| Directions |
A) Write out the stretch of the interview transcript from "Q:Do you believe" through "or a stranger.", swapping "Pittsburgh" for "Cleveland".
B) In the interview transcript, what term does Richard Florida use in place of "brain drain"?

| Given passage |
──────────

You know, it's great that there's a professor up in front of the class who lectures ….it's somehow like books weren't invented and there was no internet and no way to move material around on your computer. We need an education system that moves away from this mass production system and actually allows people to learn the way we really learn, which is by engaging and doing.

Q:Do you believe Australia's biggest export is people and (do you think) Australians will (increasingly) return or stay overseas for different lifestyles?

RICHARD FLORIDA: Well, I actually think it’s not a brain drain but brain circulation . I think one of the reasons I like this place a lot is not only because there's some nice water and it's sunny, it’s actually because I feel very at home here and I think the reason I feel at home here is not simply because we share a language. It's actually because Australians know what it's like to be a stranger. Like in Pittsburgh where I lived, no one had ever left Pittsburgh - ever - so you could never make a friend because they had their friends that they grew up with since they were knee-high, but many people here - not everyone, but many people here - have travelled and they know what it's like to be an outsider or a stranger.

──────────

| Given records |
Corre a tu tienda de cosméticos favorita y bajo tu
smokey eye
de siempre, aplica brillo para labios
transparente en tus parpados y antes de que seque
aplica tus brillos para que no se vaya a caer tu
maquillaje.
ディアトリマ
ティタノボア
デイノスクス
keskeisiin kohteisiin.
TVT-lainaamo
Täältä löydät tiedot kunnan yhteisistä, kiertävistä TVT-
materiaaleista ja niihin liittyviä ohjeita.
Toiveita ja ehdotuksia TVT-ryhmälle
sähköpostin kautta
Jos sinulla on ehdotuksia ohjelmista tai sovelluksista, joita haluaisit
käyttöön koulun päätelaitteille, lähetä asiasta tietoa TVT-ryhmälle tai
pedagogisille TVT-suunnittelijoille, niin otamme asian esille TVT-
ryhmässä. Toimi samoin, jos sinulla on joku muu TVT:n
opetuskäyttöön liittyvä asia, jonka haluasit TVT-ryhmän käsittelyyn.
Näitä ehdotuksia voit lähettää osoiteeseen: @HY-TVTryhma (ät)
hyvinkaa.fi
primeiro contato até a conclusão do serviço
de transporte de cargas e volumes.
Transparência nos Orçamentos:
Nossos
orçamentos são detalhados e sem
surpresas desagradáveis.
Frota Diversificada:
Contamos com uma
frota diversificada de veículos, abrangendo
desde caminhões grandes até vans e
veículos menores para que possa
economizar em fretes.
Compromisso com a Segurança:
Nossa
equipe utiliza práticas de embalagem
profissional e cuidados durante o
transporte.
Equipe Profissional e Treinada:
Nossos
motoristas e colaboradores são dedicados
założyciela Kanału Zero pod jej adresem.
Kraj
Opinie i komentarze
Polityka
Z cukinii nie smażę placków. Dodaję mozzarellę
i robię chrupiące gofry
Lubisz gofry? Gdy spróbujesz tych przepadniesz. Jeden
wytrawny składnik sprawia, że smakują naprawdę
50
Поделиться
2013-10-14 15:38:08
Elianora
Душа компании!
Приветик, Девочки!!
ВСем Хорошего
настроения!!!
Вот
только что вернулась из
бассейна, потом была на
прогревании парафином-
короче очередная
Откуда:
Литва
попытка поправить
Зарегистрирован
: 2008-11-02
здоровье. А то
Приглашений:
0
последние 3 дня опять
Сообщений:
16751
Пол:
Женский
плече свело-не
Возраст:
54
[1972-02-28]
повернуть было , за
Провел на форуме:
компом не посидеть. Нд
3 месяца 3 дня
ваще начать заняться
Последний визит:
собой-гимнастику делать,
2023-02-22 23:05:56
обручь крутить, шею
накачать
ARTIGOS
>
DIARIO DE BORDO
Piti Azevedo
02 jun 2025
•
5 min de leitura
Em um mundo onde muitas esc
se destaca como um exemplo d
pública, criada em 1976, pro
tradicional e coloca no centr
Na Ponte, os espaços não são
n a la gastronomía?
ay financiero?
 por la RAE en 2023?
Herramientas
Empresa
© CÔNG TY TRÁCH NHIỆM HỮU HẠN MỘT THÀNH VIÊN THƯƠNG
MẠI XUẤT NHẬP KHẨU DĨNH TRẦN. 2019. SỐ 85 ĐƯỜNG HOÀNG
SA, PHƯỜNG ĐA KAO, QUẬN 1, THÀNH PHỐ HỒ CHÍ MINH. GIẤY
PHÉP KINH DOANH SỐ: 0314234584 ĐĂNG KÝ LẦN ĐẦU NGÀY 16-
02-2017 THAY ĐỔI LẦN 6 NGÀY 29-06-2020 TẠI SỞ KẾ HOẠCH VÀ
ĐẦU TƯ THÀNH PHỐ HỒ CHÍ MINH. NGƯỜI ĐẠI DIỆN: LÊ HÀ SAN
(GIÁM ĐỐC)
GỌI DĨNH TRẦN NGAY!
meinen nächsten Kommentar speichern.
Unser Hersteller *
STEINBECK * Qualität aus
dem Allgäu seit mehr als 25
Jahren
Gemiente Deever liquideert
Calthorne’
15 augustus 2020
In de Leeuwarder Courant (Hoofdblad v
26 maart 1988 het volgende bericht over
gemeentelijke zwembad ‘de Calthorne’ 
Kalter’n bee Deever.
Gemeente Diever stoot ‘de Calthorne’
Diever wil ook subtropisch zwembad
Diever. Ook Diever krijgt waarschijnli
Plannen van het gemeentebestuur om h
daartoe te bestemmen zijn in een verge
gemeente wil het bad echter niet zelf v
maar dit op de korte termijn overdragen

──────────

| Numbered answers |
A)
Q:Do you believe Australia's biggest export is people and (do you think) Australians will (increasingly) return or stay overseas for different lifestyles?

RICHARD FLORIDA: Well, I actually think it’s not a brain drain but brain circulation . I think one of the reasons I like this place a lot is not only because there's some nice water and it's sunny, it’s actually because I feel very at home here and I think the reason I feel at home here is not simply because we share a language. It's actually because Australians know what it's like to be a stranger. Like in Cleveland where I lived, no one had ever left Cleveland - ever - so you could never make a friend because they had their friends that they grew up with since they were knee-high, but many people here - not everyone, but many people here - have travelled and they know what it's like to be an outsider or a stranger.

B) Brain circulation.